Statutory investigation to be carried out into older people's charity Cabhru

Charities Regulatory Authority said it has appointed inspectors to carry out the statutory investigation into the charity.

A STATUTORY INVESTIGATION will be carried out into a charity that provides older people’s housing facilities in Dublin, the charities regulator has said.

The decision comes following a concern in relation to the use of the charitable assets of the charity, Cabhru Housing Association Services (CHAS).

The Charities Regulatory Authority said it has appointed inspectors to carry out the statutory investigation into CHAS, which has provided independent living for elderly people in Dublin.

In a statement, the charities regulator said it was important to note that the opening of a statutory investigation is not in itself a finding of any wrongdoing.

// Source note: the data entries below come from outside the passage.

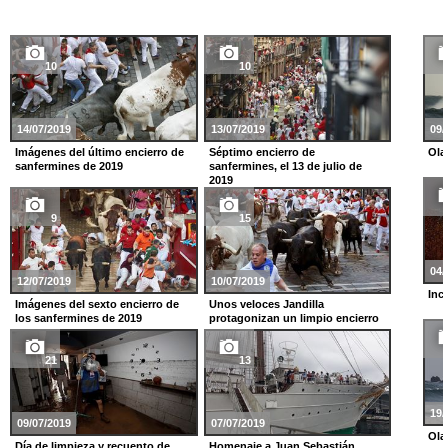
10
10
14/07/2019
13/07/2019
09/
Imágenes del último encierro de
Séptimo encierro de
Ola
sanfermines de 2019
sanfermines, el 13 de julio de
2019
9
15
04/
12/07/2019
10/07/2019
Inc
Imágenes del sexto encierro de
Unos veloces Jandilla
los sanfermines de 2019
protagonizan un limpio encierro
21
13
19/
09/07/2019
07/07/2019
Ola
Día de limpieza y recuento de
Homenaje a Juan Sebastián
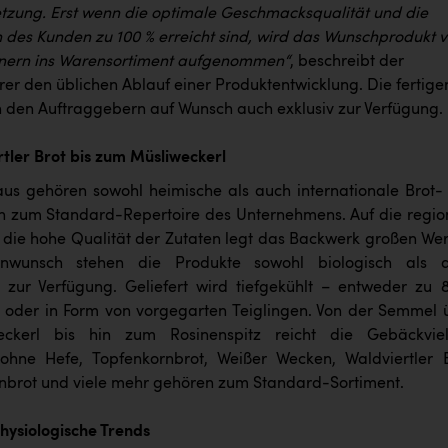
ung. Erst wenn die optimale Geschmacksqualität und die
n des Kunden zu 100 % erreicht sind, wird das Wunschprodukt 
tnern ins Warensortiment aufgenommen“
, beschreibt der
rer den üblichen Ablauf einer Produktentwicklung. Die fertige
en den Auftraggebern auf Wunsch auch exklusiv zur Verfügung.
tler Brot bis zum Müsliweckerl
us gehören sowohl heimische als auch internationale Brot-
 zum Standard-Repertoire des Unternehmens. Auf die regio
 die hohe Qualität der Zutaten legt das Backwerk großen Wert
nwunsch stehen die Produkte sowohl biologisch als 
l zur Verfügung. Geliefert wird tiefgekühlt – entweder zu 
oder in Form von vorgegarten Teiglingen. Von der Semmel 
ckerl bis hin zum Rosinenspitz reicht die Gebäckvielf
ohne Hefe, Topfenkornbrot, Weißer Wecken, Waldviertler B
rnbrot und viele mehr gehören zum Standard-Sortiment.
ysiologische Trends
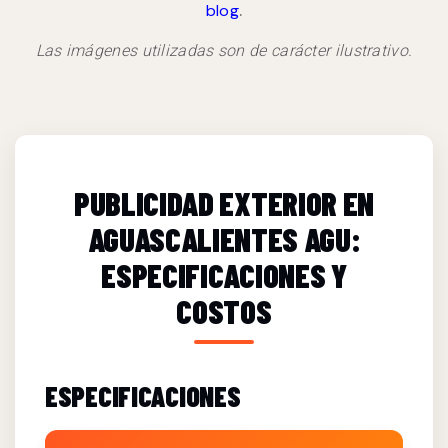
.
blog
Las imágenes utilizadas son de carácter ilustrativo.
PUBLICIDAD EXTERIOR EN
AGUASCALIENTES AGU:
ESPECIFICACIONES Y
COSTOS
ESPECIFICACIONES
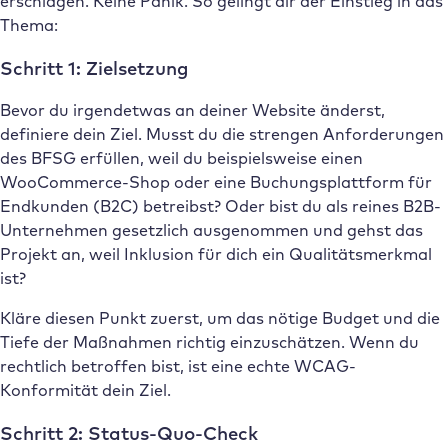
erschlagen. Keine Panik. So gelingt dir der Einstieg in das
Thema:
Schritt 1: Zielsetzung
Bevor du irgendetwas an deiner Website änderst,
definiere dein Ziel. Musst du die strengen Anforderungen
des BFSG erfüllen, weil du beispielsweise einen
WooCommerce-Shop oder eine Buchungsplattform für
Endkunden (B2C) betreibst? Oder bist du als reines B2B-
Unternehmen gesetzlich ausgenommen und gehst das
Projekt an, weil Inklusion für dich ein Qualitätsmerkmal
ist?
Kläre diesen Punkt zuerst, um das nötige Budget und die
Tiefe der Maßnahmen richtig einzuschätzen. Wenn du
rechtlich betroffen bist, ist eine echte WCAG-
Konformität dein Ziel.
Schritt 2: Status-Quo-Check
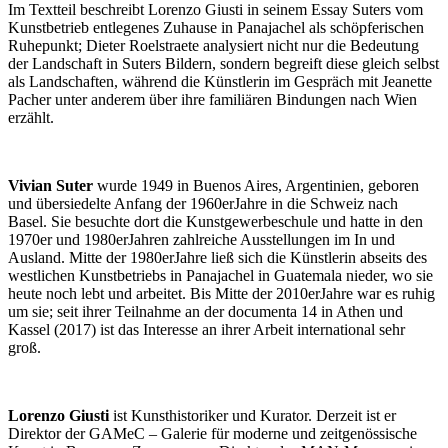
Im Textteil beschreibt Lorenzo Giusti in seinem Essay Suters vom
Kunstbetrieb entlegenes Zuhause in Panajachel als schöpferischen
Ruhepunkt; Dieter Roelstraete analysiert nicht nur die Bedeutung
der Landschaft in Suters Bildern, sondern begreift diese gleich selbst
als Landschaften, während die Künstlerin im Gespräch mit Jeanette
Pacher unter anderem über ihre familiären Bindungen nach Wien
erzählt.
Vivian Suter
wurde 1949 in Buenos Aires, Argentinien, geboren
und übersiedelte Anfang der 1960er­Jahre in die Schweiz nach
Basel. Sie besuchte dort die Kunstgewerbeschule und hatte in den
1970er­ und 1980er­Jahren zahlreiche Ausstellungen im In­ und
Ausland. Mitte der 1980er­Jahre ließ sich die Künstlerin abseits des
westlichen Kunstbetriebs in Panajachel in Guatemala nieder, wo sie
heute noch lebt und arbeitet. Bis Mitte der 2010er­Jahre war es ruhig
um sie; seit ihrer Teilnahme an der documenta 14 in Athen und
Kassel (2017) ist das Interesse an ihrer Arbeit international sehr
groß.
Lorenzo Giusti
ist Kunsthistoriker und Kurator. Derzeit ist er
Direktor der GAMeC – Galerie für moderne und zeitgenössische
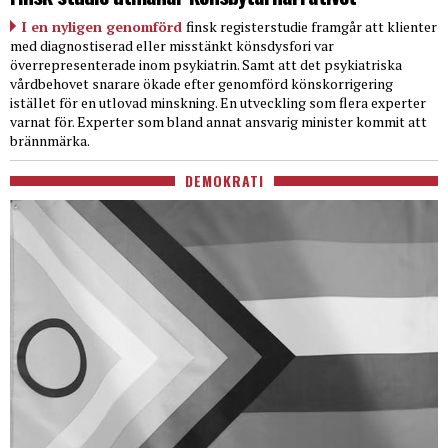
I en nyligen genomförd
finsk registerstudie framgår att klienter
med diagnostiserad eller misstänkt könsdysfori var
överrepresenterade inom psykiatrin. Samt att det psykiatriska
vårdbehovet snarare ökade efter genomförd könskorrigering
istället för en utlovad minskning. En utveckling som flera experter
varnat för. Experter som bland annat ansvarig minister kommit att
brännmärka.
DEMOKRATI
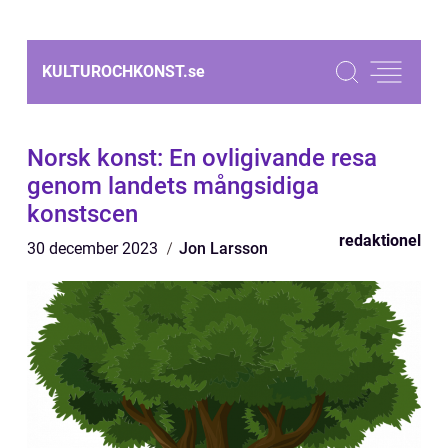
KULTUROCHKONST.
se
Norsk konst: En ovligivande resa
genom landets mångsidiga
konstscen
redaktionel
30 december 2023
Jon Larsson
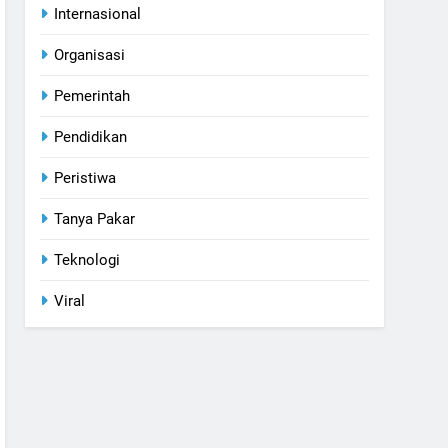
Internasional
Organisasi
Pemerintah
Pendidikan
Peristiwa
Tanya Pakar
Teknologi
Viral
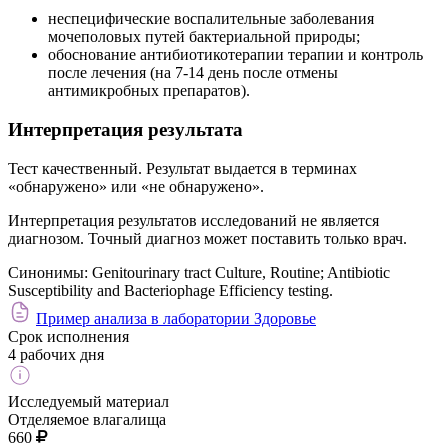
неспецифические воспалительные заболевания
мочеполовых путей бактериальной природы;
обоснование антибиотикотерапии терапии и контроль
после лечения (на 7-14 день после отмены
антимикробных препаратов).
Интерпретация результата
Тест качественный. Результат выдается в терминах
«обнаружено» или «не обнаружено».
Интерпретация результатов исследований не является
диагнозом. Точный диагноз может поставить только врач.
Синонимы:
Genitourinary tract Culture, Routine; Antibiotic
Susceptibility and Bacteriophage Efficiency testing.
Пример анализа в лаборатории Здоровье
Срок исполнения
4 рабочих дня
Исследуемый материал
Отделяемое влагалища
660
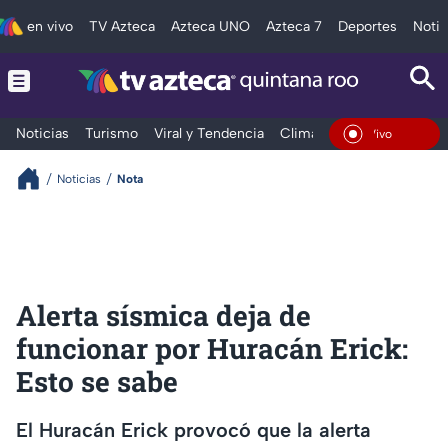
en vivo
TV Azteca
Azteca UNO
Azteca 7
Deportes
Notic
Noticias
Turismo
Viral y Tendencia
Clima
Tráfico
Deporte
En Vivo
Noticias
Nota
Alerta sísmica deja de
funcionar por Huracán Erick:
Esto se sabe
El Huracán Erick provocó que la alerta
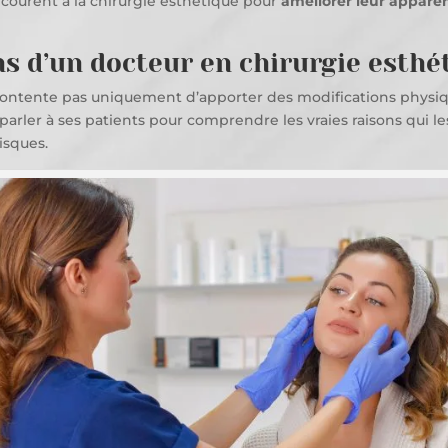
ecourent à la chirurgie esthétique pour
améliorer leur appare
ns d’un docteur en chirurgie esthé
ontente pas uniquement d’apporter des modifications physique
parler à ses patients pour comprendre les vraies raisons qui le
isques.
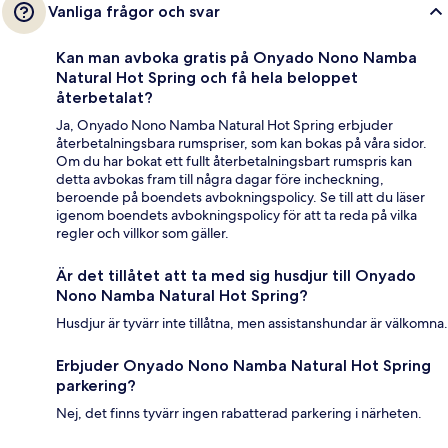
Vanliga frågor och svar
Kan man avboka gratis på Onyado Nono Namba
Natural Hot Spring och få hela beloppet
återbetalat?
Ja, Onyado Nono Namba Natural Hot Spring erbjuder
återbetalningsbara rumspriser, som kan bokas på våra sidor.
Om du har bokat ett fullt återbetalningsbart rumspris kan
detta avbokas fram till några dagar före incheckning,
beroende på boendets avbokningspolicy. Se till att du läser
igenom boendets avbokningspolicy för att ta reda på vilka
regler och villkor som gäller.
Är det tillåtet att ta med sig husdjur till Onyado
Nono Namba Natural Hot Spring?
Husdjur är tyvärr inte tillåtna, men assistanshundar är välkomna.
Erbjuder Onyado Nono Namba Natural Hot Spring
parkering?
Nej, det finns tyvärr ingen rabatterad parkering i närheten.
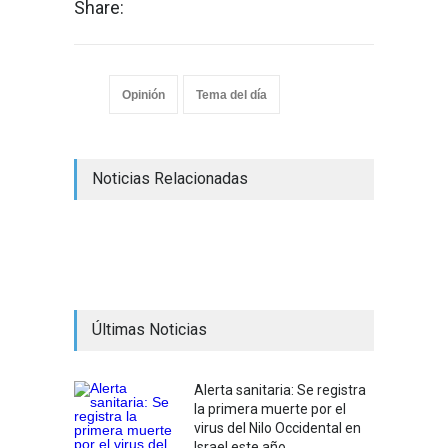
Share:
Opinión
Tema del día
Noticias Relacionadas
Últimas Noticias
Alerta sanitaria: Se registra
la primera muerte por el
virus del Nilo Occidental en
Israel este año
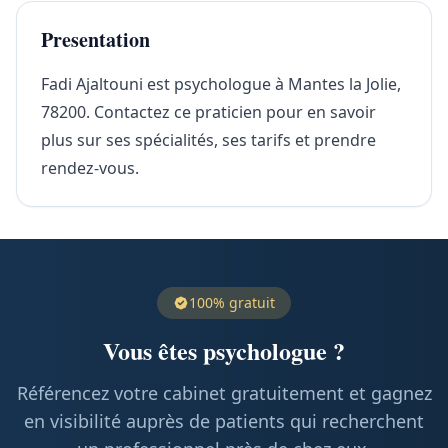
Presentation
Fadi Ajaltouni est psychologue à Mantes la Jolie,
78200. Contactez ce praticien pour en savoir
plus sur ses spécialités, ses tarifs et prendre
rendez-vous.
100% gratuit
Vous êtes psychologue ?
Référencez votre cabinet gratuitement et gagnez
en visibilité auprès de patients qui recherchent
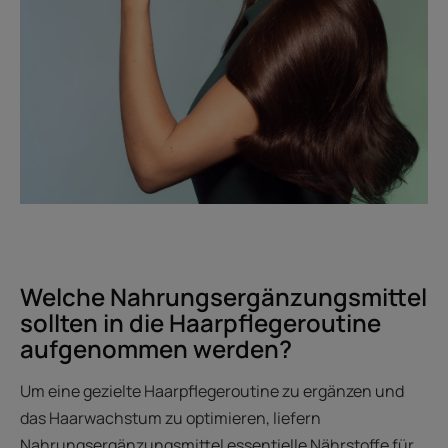
Welche Nahrungsergänzungsmittel
sollten in die Haarpflegeroutine
aufgenommen werden?
Um eine gezielte Haarpflegeroutine zu ergänzen und
das Haarwachstum zu optimieren, liefern
Nahrungsergänzungsmittel essentielle Nährstoffe für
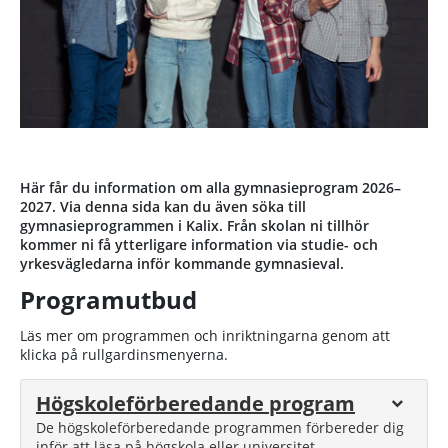
Här får du information om alla gymnasieprogram 2026–
2027. Via denna sida kan du även söka till
gymnasieprogrammen i Kalix. Från skolan ni tillhör
kommer ni få ytterligare information via studie- och
yrkesvägledarna inför kommande gymnasieval.
Programutbud
Läs mer om programmen och inriktningarna genom att
klicka på rullgardinsmenyerna.
Högskoleförberedande program
De högskoleförberedande programmen förbereder dig
inför att läsa på högskola eller universitet.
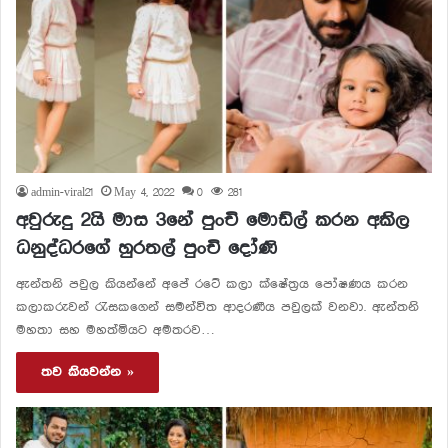
admin-viral21
May 4, 2022
0
281
අවුරුදු 2යි මාස 3නේ පුංචි මොඩ්ල් කරන අකිල
ධනුද්ධරගේ හුරතල් පුංචි දෝණි
ඇන්තනි පවුල කියන්නේ අපේ රටේ කලා ක්ෂේත්‍රය පෝෂණය කරන
කලාකරුවන් රැසකගෙන් සමන්විත ආදරණීය පවුලක් වනවා. ඇන්තනි
මහතා සහ මහත්මියට අමතරව…
තව කියවන්න »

In early January 2020, the charities regulator received a concern in relation to the use of the charitable assets of the charity.

The authority said it engaged with the charity over a number of months.

“On foot of its inquiries, the Charities Regulator has determined that a statutory investigation into Cabhru Housing Association Services is warranted,” Charities Regulator chief executive Helen Martin said.

“The Charities Regulator has appointed inspectors to investigate the affairs of the charity and to prepare a report on their investigation and findings.”

In August 2014, Dublin City Council was given plans for a proposed re-development of its Berkeley Street facility.

Representatives for CHAS lodged a planning application to demolish the building and re-build with an additional 14 units, increasing it from 21 to 35 units.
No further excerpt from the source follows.